ASSIGNMENT: Where does the word "continued" show up in the records? Copy every line that has it.

DATA EXTRACTS:

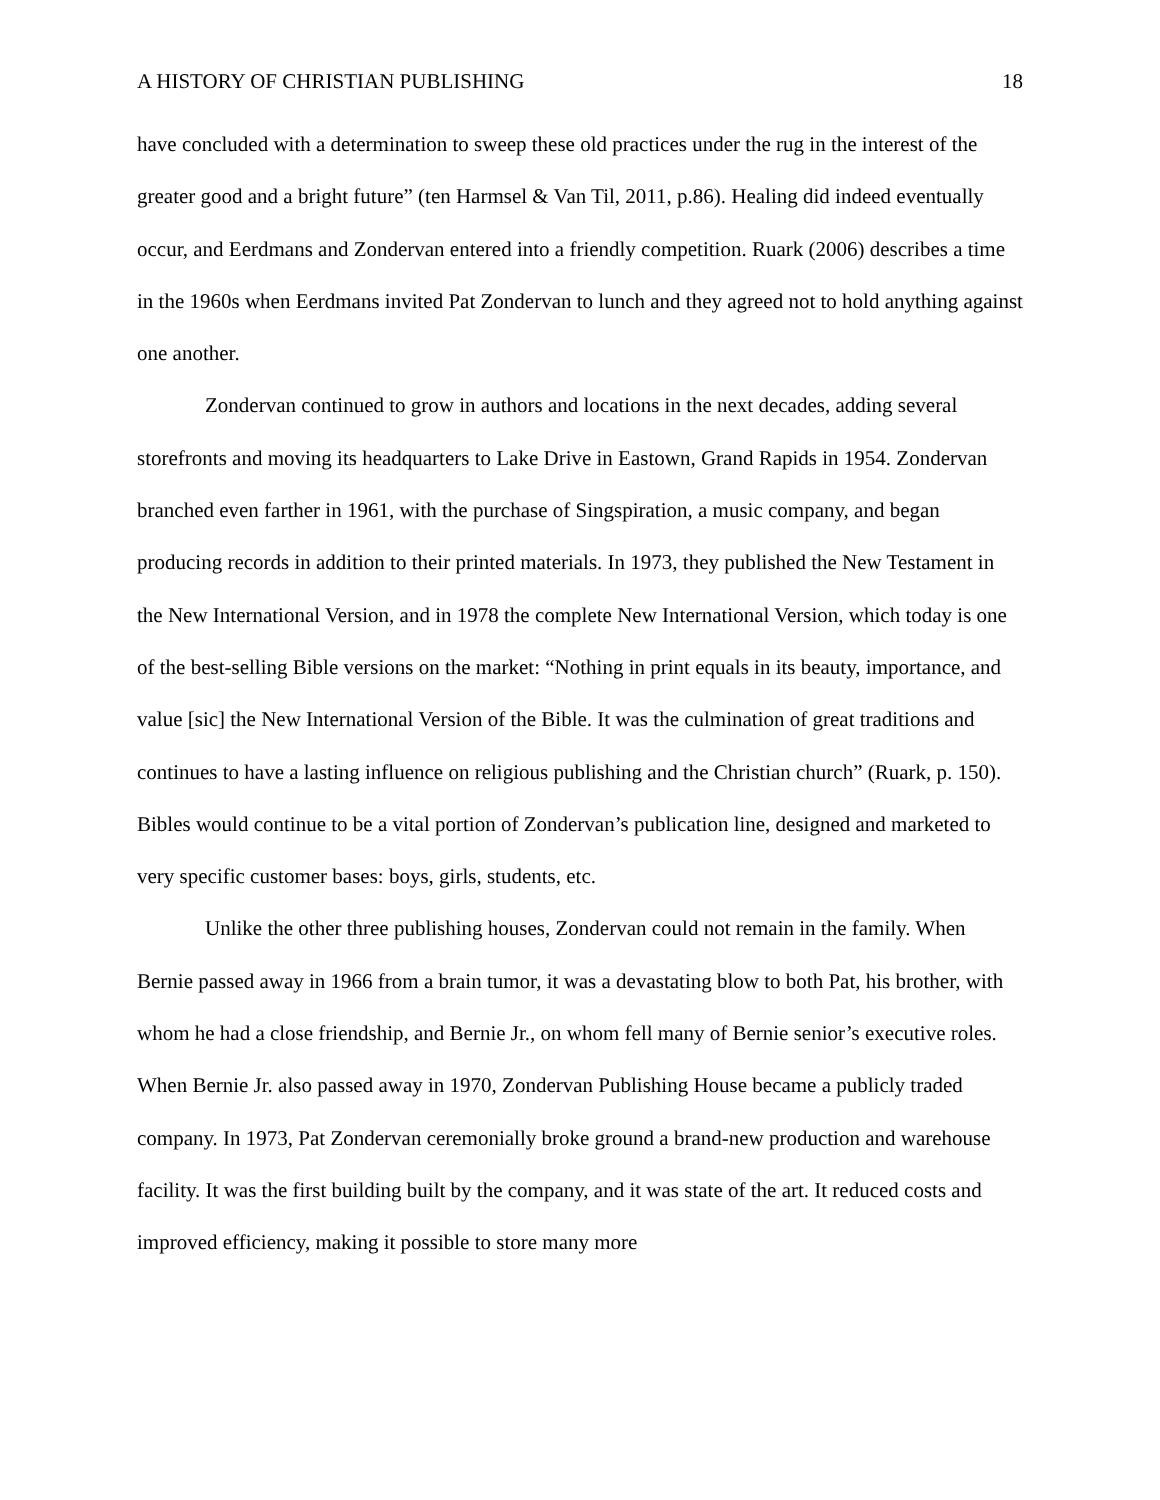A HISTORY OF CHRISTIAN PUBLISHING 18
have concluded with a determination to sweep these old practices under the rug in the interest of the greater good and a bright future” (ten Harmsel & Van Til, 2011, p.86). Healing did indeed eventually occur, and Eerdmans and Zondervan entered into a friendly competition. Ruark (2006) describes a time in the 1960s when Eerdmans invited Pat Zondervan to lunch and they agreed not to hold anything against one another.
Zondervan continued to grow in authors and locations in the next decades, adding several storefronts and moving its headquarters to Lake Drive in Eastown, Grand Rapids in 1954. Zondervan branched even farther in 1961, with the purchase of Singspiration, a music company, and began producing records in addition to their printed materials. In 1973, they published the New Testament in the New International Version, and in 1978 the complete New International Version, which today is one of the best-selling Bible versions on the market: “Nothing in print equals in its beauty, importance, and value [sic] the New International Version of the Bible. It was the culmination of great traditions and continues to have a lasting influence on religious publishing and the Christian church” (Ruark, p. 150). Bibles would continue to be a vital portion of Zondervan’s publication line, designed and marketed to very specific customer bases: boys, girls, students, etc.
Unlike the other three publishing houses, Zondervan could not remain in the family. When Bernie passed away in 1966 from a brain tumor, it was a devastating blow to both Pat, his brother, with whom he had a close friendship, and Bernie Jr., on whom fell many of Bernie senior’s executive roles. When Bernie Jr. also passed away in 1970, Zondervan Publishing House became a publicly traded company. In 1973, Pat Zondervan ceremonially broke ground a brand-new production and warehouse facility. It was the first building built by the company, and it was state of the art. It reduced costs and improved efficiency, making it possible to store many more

--

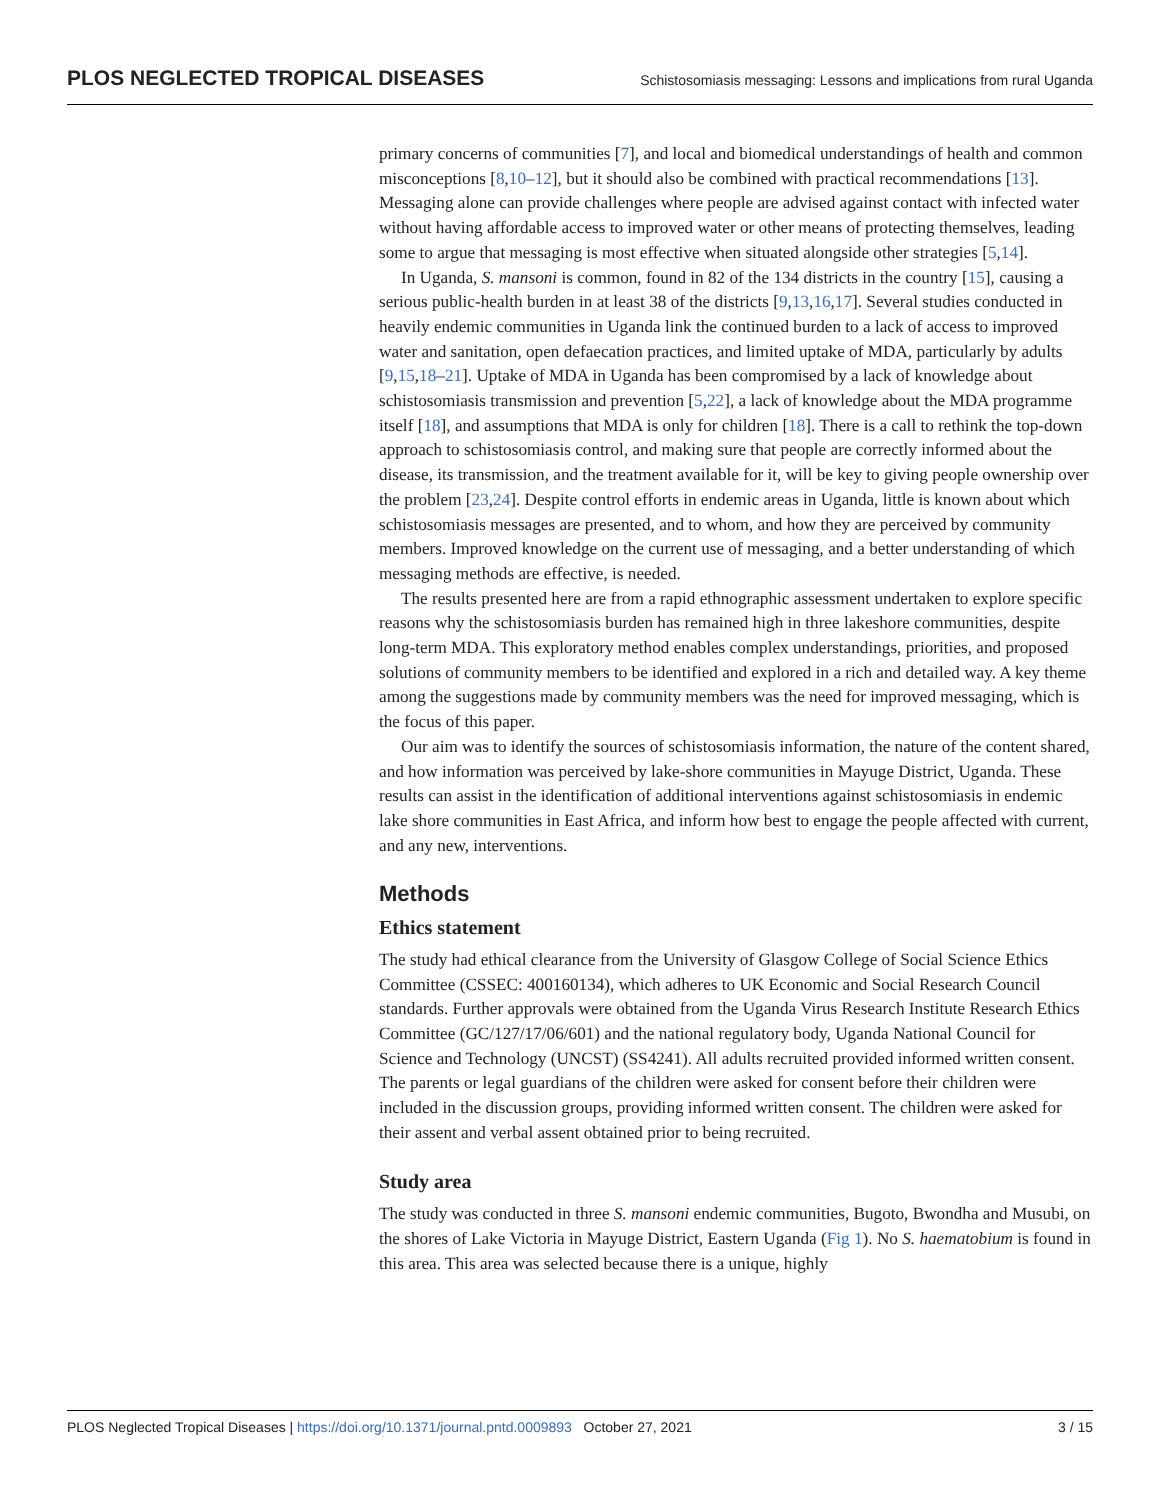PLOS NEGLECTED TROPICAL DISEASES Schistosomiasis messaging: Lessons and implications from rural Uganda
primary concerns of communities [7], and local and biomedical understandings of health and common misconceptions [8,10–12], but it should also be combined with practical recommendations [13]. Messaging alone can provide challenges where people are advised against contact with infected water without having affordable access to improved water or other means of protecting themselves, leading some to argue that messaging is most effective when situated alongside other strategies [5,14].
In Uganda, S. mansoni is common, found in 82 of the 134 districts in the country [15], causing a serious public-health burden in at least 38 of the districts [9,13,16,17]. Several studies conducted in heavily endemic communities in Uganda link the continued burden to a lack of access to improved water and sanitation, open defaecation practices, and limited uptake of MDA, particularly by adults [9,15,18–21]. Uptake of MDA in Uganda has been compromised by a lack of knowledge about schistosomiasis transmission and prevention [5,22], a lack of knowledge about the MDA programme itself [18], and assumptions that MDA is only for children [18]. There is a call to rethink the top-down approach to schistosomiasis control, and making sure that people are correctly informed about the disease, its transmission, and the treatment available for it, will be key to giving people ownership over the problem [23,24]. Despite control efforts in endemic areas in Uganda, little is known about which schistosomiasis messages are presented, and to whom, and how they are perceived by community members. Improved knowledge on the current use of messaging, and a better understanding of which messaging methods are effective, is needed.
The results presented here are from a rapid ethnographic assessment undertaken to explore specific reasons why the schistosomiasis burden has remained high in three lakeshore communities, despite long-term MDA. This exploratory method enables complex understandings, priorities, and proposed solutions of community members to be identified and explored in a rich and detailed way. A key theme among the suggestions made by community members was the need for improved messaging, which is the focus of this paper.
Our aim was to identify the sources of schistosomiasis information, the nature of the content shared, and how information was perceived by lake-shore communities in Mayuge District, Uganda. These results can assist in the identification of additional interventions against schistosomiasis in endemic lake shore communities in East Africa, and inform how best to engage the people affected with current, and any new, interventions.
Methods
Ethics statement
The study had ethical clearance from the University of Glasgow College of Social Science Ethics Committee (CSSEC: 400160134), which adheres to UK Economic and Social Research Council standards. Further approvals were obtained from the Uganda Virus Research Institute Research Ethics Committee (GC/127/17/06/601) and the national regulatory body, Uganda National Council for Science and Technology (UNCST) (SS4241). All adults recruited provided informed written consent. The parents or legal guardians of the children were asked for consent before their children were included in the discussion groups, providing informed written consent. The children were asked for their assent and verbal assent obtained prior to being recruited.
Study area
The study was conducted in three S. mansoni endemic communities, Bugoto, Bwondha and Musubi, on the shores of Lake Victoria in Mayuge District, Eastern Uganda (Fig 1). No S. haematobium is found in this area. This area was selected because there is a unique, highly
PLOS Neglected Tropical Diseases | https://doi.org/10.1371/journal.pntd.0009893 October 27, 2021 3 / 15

---

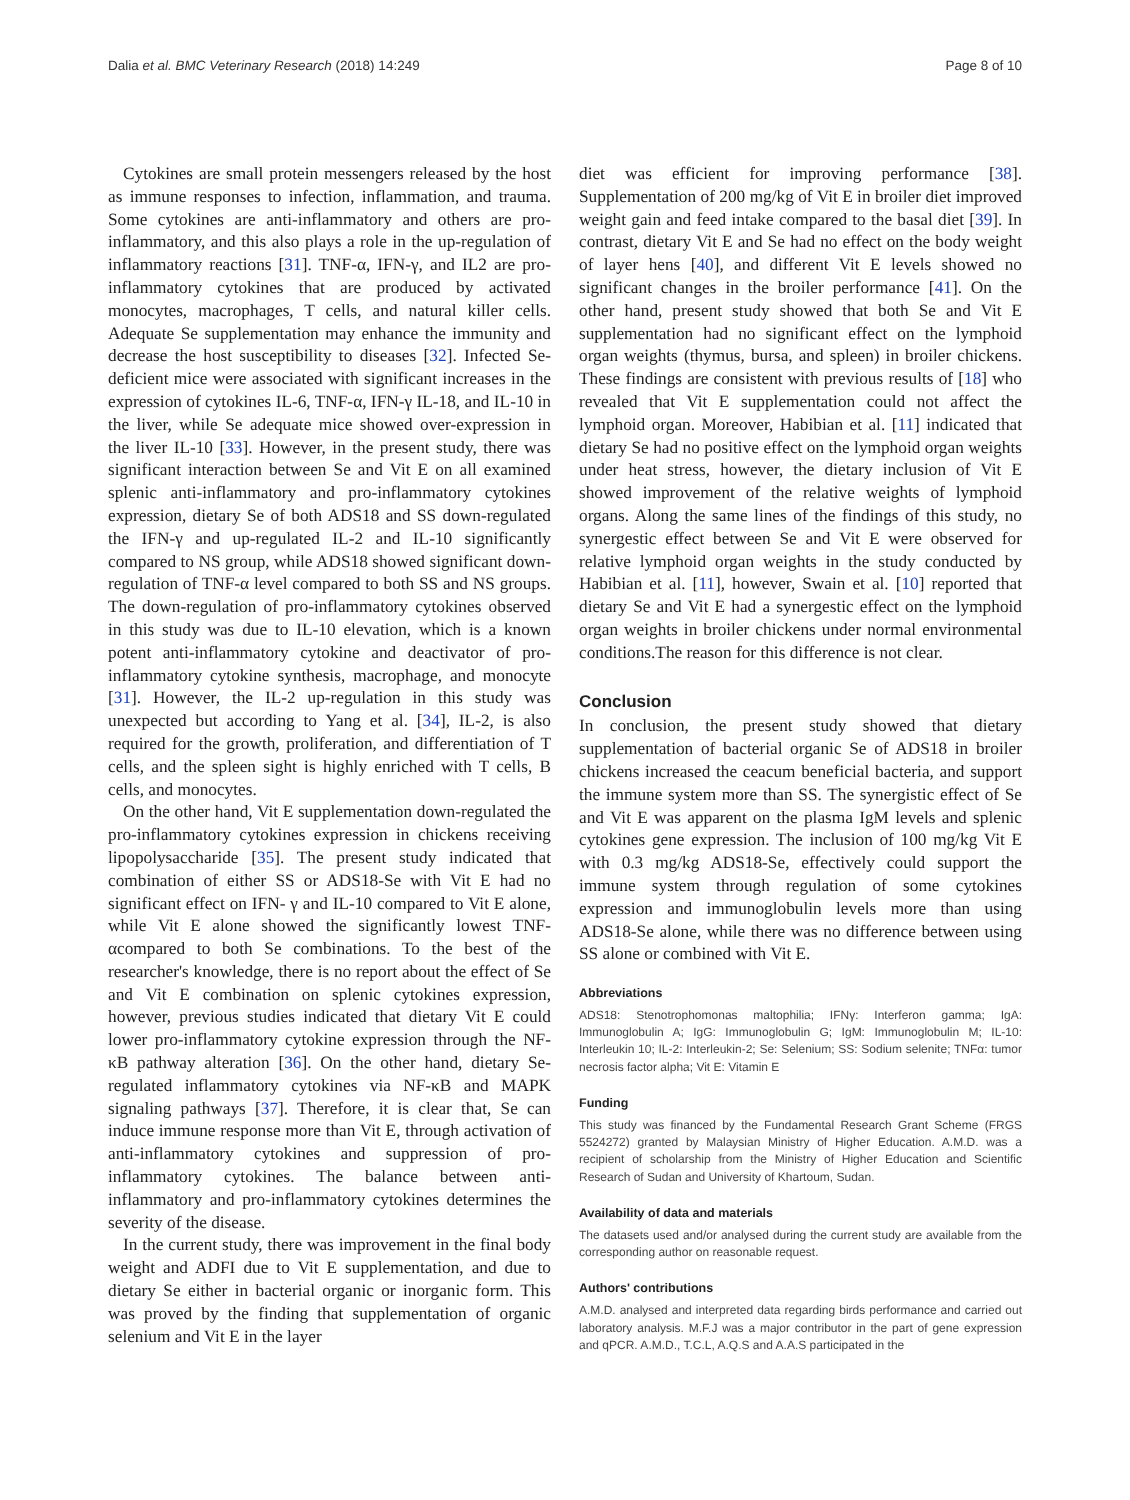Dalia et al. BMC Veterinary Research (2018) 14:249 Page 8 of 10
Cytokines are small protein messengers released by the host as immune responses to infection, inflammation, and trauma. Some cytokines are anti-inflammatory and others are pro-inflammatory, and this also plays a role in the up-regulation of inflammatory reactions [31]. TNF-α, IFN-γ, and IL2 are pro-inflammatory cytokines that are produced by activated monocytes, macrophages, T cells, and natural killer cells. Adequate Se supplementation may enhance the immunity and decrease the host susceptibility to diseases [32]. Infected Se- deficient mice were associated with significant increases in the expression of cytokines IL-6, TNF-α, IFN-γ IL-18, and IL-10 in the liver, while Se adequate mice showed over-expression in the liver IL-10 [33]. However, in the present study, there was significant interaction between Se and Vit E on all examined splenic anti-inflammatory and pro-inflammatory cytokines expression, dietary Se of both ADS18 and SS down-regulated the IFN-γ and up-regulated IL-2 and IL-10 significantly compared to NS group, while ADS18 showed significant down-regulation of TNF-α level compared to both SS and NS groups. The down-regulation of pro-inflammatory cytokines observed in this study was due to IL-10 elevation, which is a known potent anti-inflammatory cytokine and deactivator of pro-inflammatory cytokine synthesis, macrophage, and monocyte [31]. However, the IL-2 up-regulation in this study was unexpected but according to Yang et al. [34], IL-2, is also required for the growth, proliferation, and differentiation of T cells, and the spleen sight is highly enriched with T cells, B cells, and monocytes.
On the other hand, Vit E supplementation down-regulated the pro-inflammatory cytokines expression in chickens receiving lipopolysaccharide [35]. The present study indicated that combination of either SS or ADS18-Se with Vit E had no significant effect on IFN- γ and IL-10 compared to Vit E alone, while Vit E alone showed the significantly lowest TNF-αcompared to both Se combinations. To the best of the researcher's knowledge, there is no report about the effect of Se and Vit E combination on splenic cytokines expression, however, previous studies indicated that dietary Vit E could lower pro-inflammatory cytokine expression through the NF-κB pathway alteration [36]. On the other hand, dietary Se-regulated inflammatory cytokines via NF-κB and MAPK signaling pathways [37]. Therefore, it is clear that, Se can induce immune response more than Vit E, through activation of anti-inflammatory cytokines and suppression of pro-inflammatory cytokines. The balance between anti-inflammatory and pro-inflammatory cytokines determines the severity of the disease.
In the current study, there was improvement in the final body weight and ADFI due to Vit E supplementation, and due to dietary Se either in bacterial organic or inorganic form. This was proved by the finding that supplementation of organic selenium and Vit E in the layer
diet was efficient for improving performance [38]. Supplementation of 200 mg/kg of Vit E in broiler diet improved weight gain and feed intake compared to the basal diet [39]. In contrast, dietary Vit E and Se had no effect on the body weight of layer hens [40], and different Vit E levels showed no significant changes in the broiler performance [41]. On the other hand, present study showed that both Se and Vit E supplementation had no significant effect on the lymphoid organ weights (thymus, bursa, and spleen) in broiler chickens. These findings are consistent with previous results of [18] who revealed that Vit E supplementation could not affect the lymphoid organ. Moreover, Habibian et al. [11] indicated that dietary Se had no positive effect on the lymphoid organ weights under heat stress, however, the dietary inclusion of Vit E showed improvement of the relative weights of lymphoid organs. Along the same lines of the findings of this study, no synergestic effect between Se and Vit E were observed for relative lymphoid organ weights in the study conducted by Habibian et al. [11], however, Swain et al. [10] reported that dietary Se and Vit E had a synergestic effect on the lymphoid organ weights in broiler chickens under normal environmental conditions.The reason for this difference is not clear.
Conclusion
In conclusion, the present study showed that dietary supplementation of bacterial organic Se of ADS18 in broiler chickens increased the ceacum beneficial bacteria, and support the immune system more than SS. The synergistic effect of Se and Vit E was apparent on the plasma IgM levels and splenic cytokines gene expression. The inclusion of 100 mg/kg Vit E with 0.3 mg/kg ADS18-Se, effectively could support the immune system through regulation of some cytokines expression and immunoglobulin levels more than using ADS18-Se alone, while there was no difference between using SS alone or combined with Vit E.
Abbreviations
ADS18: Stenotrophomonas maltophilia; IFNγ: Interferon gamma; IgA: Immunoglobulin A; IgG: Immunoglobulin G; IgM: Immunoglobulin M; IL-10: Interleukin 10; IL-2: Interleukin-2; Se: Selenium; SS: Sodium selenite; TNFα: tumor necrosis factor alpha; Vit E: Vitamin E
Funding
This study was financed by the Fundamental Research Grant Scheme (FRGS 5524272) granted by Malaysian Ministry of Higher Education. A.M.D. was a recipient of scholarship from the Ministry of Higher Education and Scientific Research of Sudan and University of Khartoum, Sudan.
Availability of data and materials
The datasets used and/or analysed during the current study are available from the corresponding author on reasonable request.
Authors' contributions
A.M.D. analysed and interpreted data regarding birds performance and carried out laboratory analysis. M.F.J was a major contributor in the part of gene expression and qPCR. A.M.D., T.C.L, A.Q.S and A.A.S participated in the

RESULT OF THE EXERCISE:
Zondervan continued to grow in authors and locations in the next decades, adding several storefronts and moving its headquarters to Lake Drive in Eastown, Grand Rapids in 1954. Zondervan branched even farther in 1961, with the purchase of Singspiration, a music company, and began producing records in addition to their printed materials. In 1973, they published the New Testament in the New International Version, and in 1978 the complete New International Version, which today is one of the best-selling Bible versions on the market: “Nothing in print equals in its beauty, importance, and value [sic] the New International Version of the Bible. It was the culmination of great traditions and continues to have a lasting influence on religious publishing and the Christian church” (Ruark, p. 150). Bibles would continue to be a vital portion of Zondervan’s publication line, designed and marketed to very specific customer bases: boys, girls, students, etc.
In Uganda, S. mansoni is common, found in 82 of the 134 districts in the country [15], causing a serious public-health burden in at least 38 of the districts [9,13,16,17]. Several studies conducted in heavily endemic communities in Uganda link the continued burden to a lack of access to improved water and sanitation, open defaecation practices, and limited uptake of MDA, particularly by adults [9,15,18–21]. Uptake of MDA in Uganda has been compromised by a lack of knowledge about schistosomiasis transmission and prevention [5,22], a lack of knowledge about the MDA programme itself [18], and assumptions that MDA is only for children [18]. There is a call to rethink the top-down approach to schistosomiasis control, and making sure that people are correctly informed about the disease, its transmission, and the treatment available for it, will be key to giving people ownership over the problem [23,24]. Despite control efforts in endemic areas in Uganda, little is known about which schistosomiasis messages are presented, and to whom, and how they are perceived by community members. Improved knowledge on the current use of messaging, and a better understanding of which messaging methods are effective, is needed.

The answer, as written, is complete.